The European Commission has cleared the anti-trust hurdle for Dow Chemical Company's proposed acquisition of Rohm and Haas Co as the commission found it compatible with the European common market.
Dow Chemical, however, does not seem to be interested in the $18-billion Rohm & Haas acquisition, sources close to the developments said.
With the EC approval, Dow and Rohm only need clearance from the US Federal Trade Commission to close the deal. Analysts expect the FTC also won't stand in the way either.
Dow has only till 10 January to close the deal. If the merger is delayed, Dow will be forced to pay a "ticking fee" of $100 million per month to compensate Rohm shareholders.

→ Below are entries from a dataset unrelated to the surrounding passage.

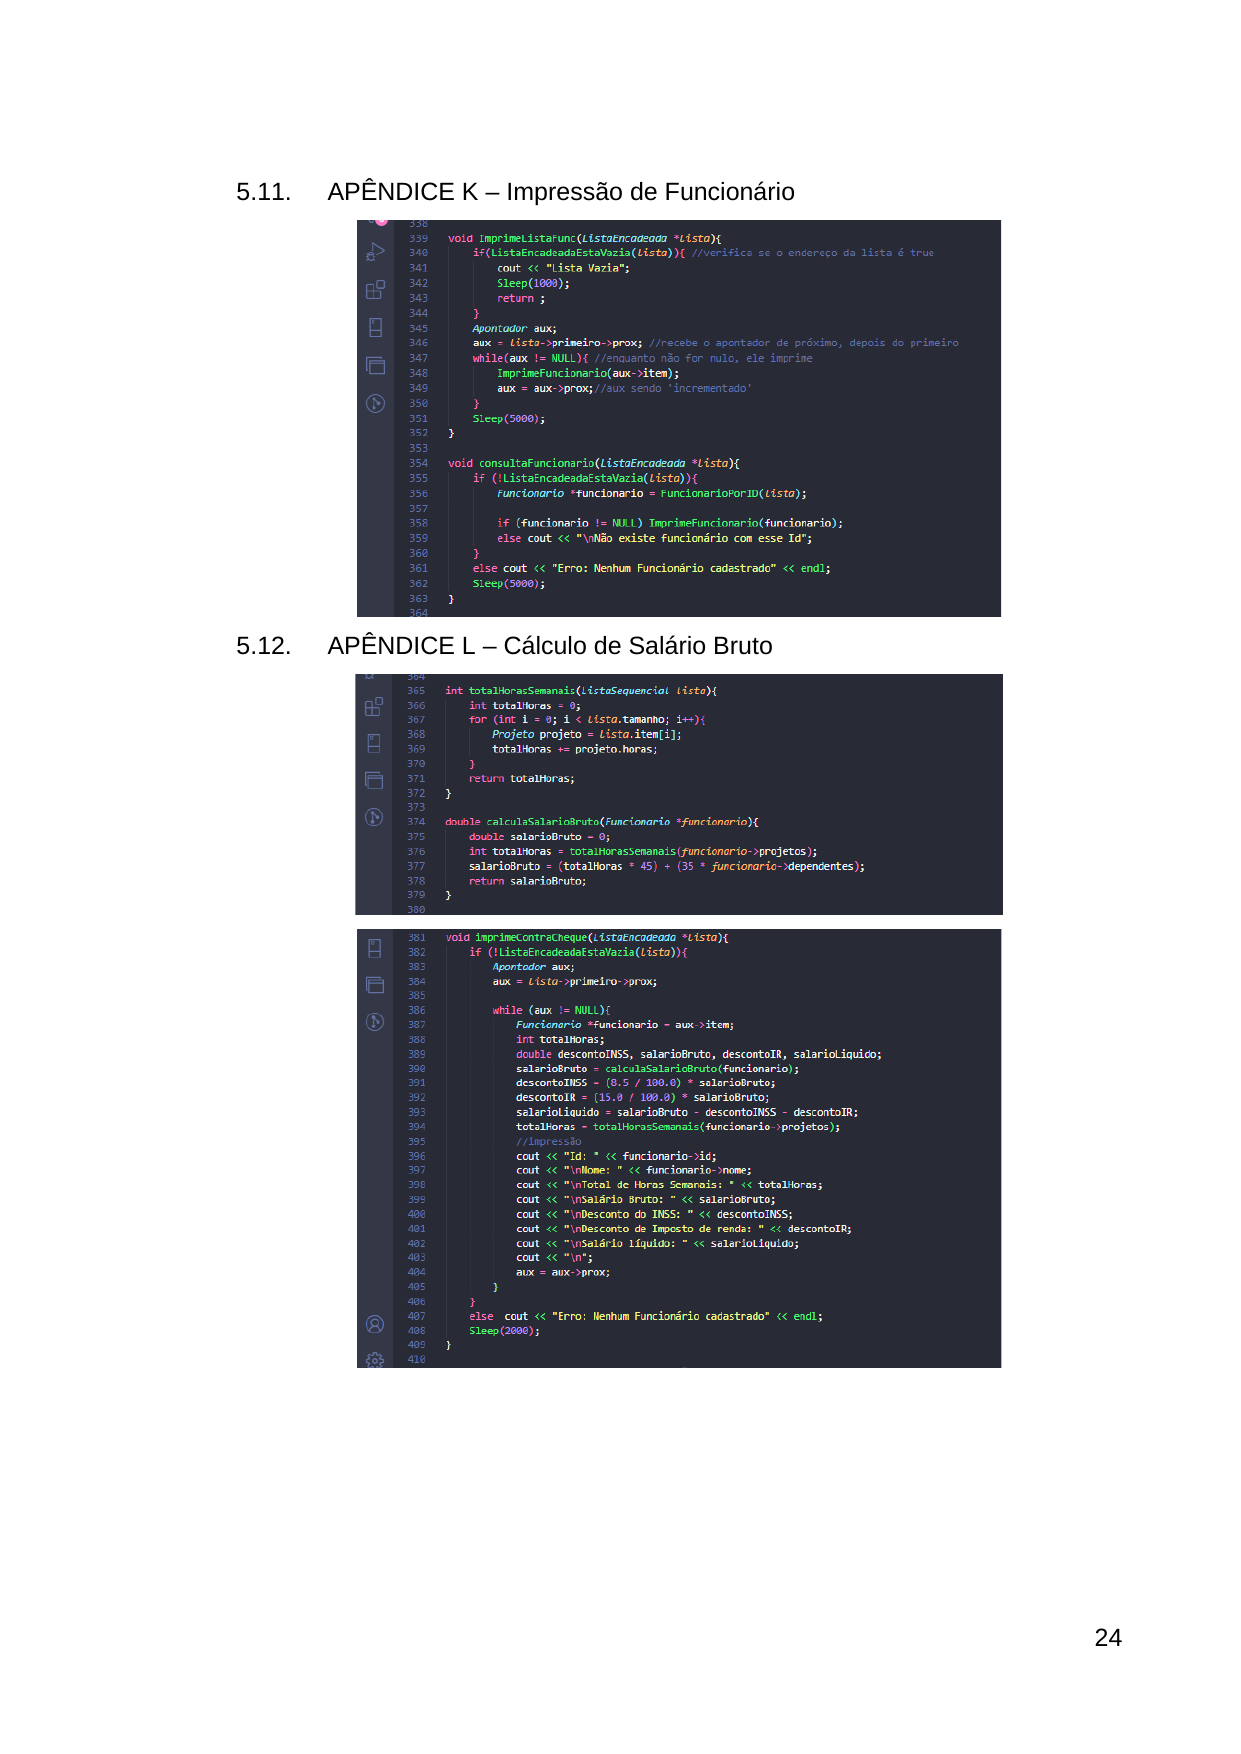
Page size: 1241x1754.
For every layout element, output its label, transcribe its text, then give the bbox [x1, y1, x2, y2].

picture [357, 929, 1002, 1368]
picture [355, 674, 1003, 915]
list APÊNDICE K – Impressão de Funcionário [177, 177, 1122, 206]
picture [357, 220, 1002, 617]
list APÊNDICE L – Cálculo de Salário Bruto [177, 631, 1122, 660]
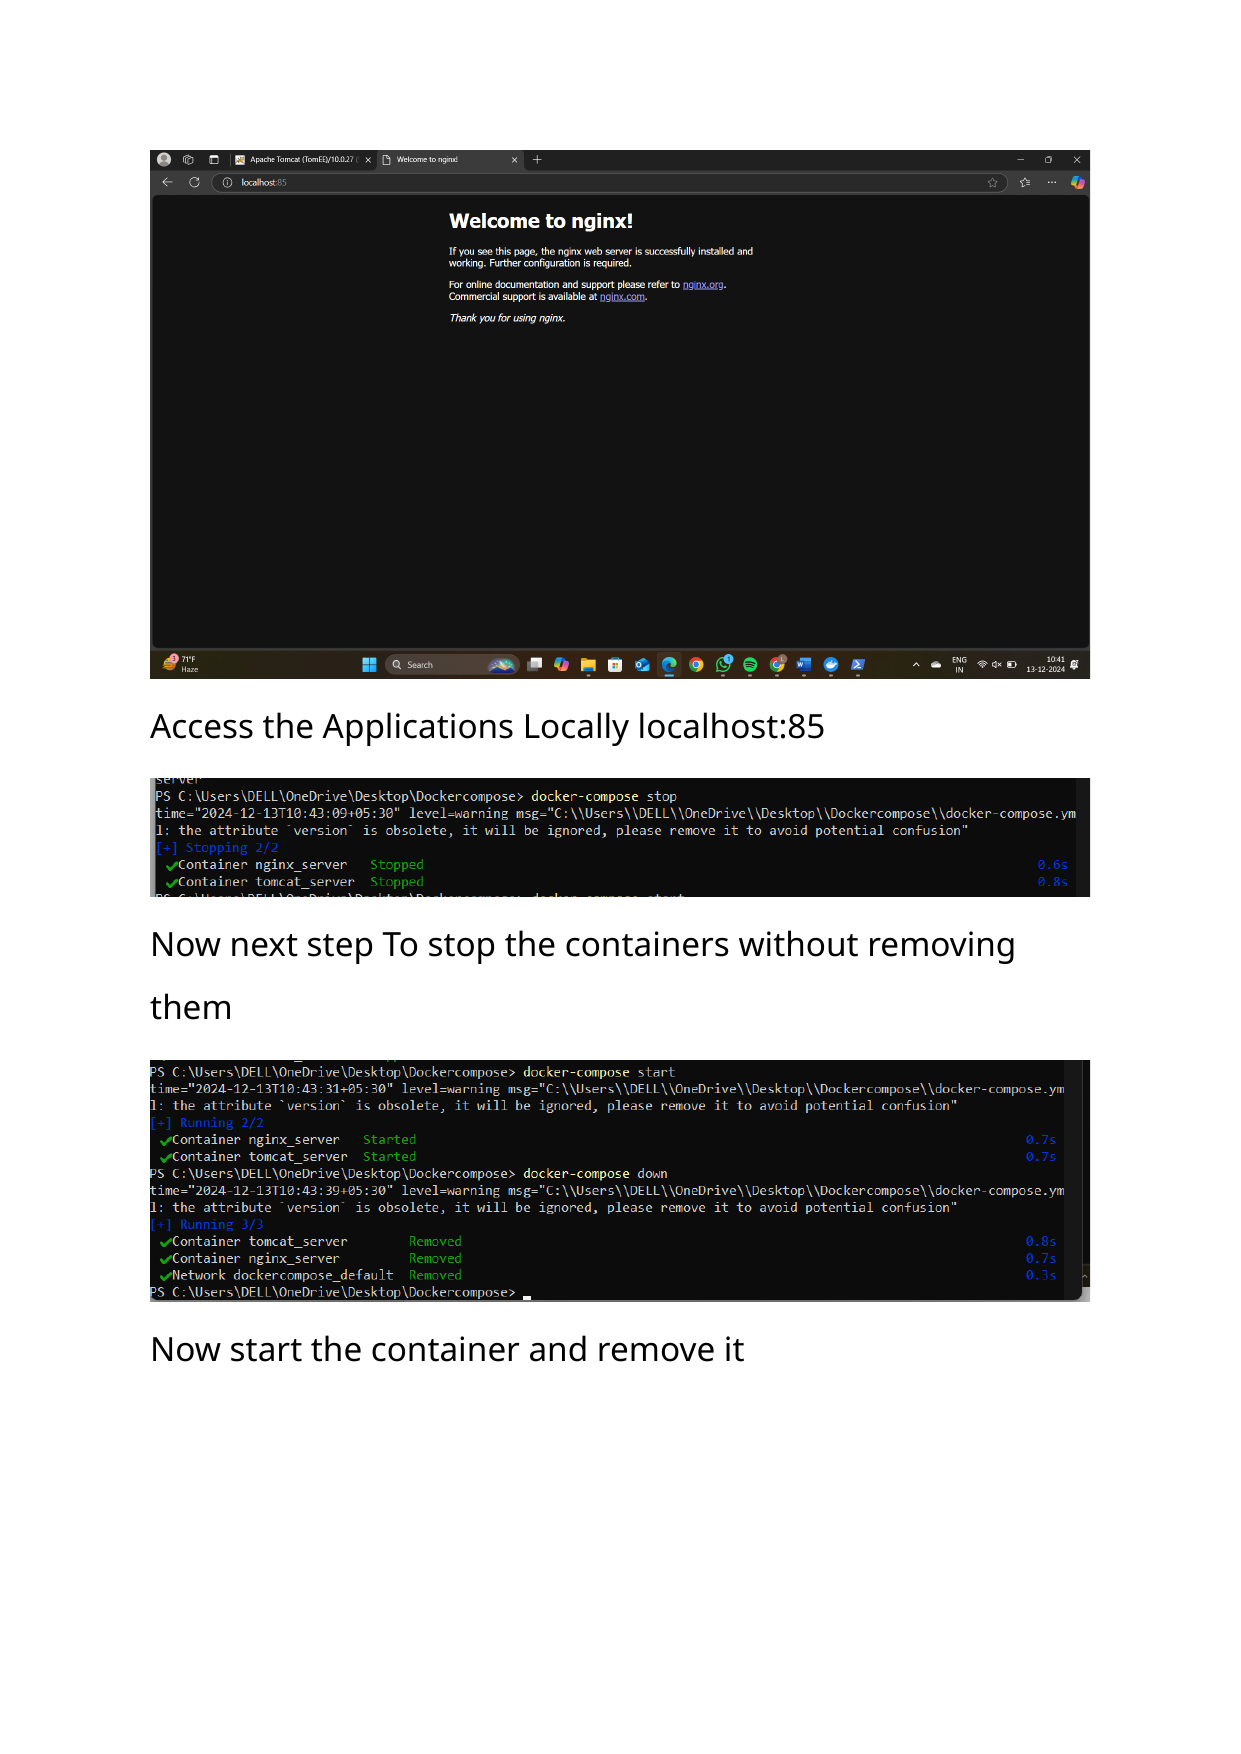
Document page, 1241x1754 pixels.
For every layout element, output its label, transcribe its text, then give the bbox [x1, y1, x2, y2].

text Now next step To stop the containers without removing them [150, 921, 1090, 1029]
text Access the Applications Locally localhost:85 [150, 702, 1090, 748]
text Now start the container and remove it [150, 1326, 1090, 1371]
picture [150, 150, 1091, 679]
picture [150, 778, 1091, 897]
picture [150, 1060, 1091, 1302]
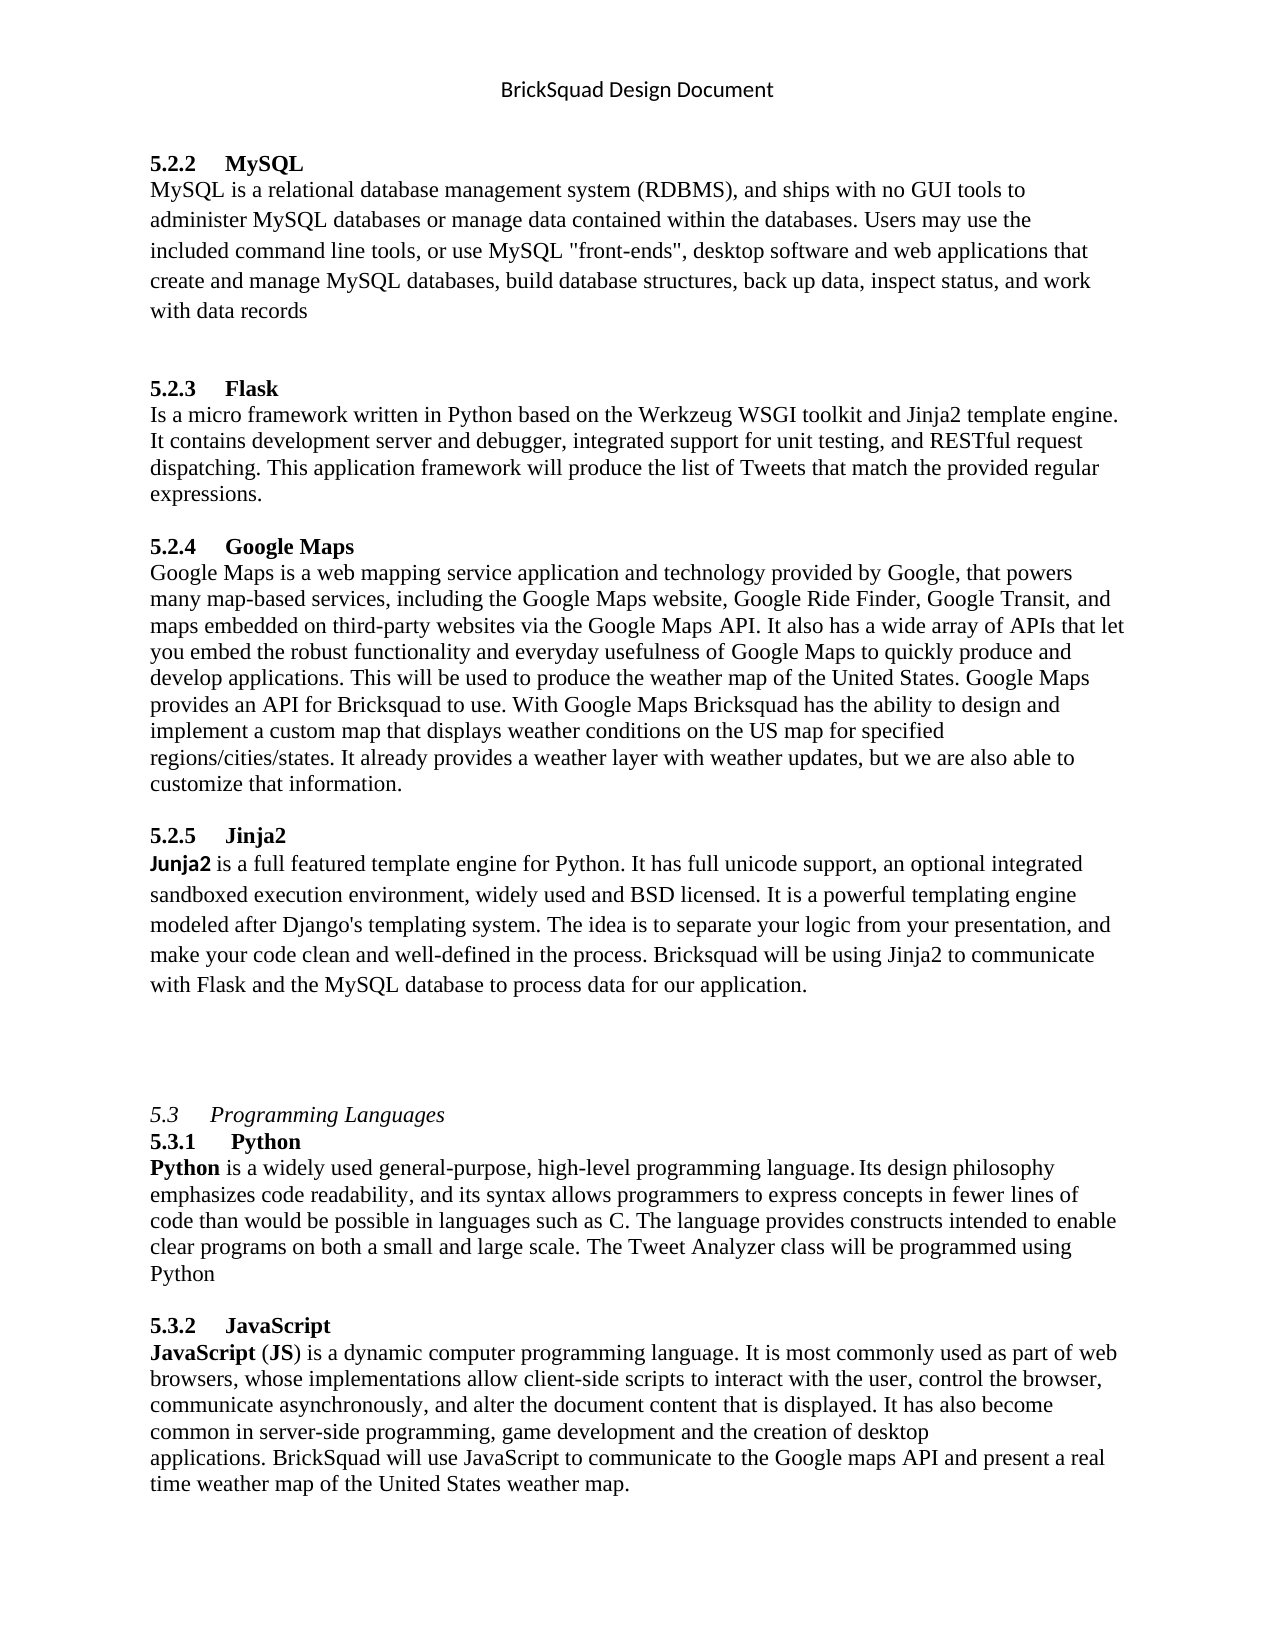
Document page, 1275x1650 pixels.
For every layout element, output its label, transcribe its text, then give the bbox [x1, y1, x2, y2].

Dow may not be able to fund the acquisition as it may find it difficult to raise money after a Kuwaiti government's last-minute decision to back out of a joint venture with the company's plastics' unit in West Asia.
Dow had hoped to raise a minimum of $7 billion from that joint venture to pay for the Rohm deal.
Dow is now trying sue the Kuwaiti government rather than stretch its own finances amidst tight money conditions and falling demand for its products (See: Dow Chemicals attempts to keep $15 billion bid for Rohm & Haas alive: report).
The regulators' has come as a setback for Dow as it binds it to the agreement. Had the regulators held back antitrust approval, Dow according to the agreement, could have walk away by paying a $750 million break-up fee.
The European Commission ruling, in fact, has taken away one chance of a lifeline from Dow Chemicals.
With annual sales of $54 billion and 46,000 employees worldwide, Dow is a diversified chemical company, offering a range of products and services to customers in around 160 countries.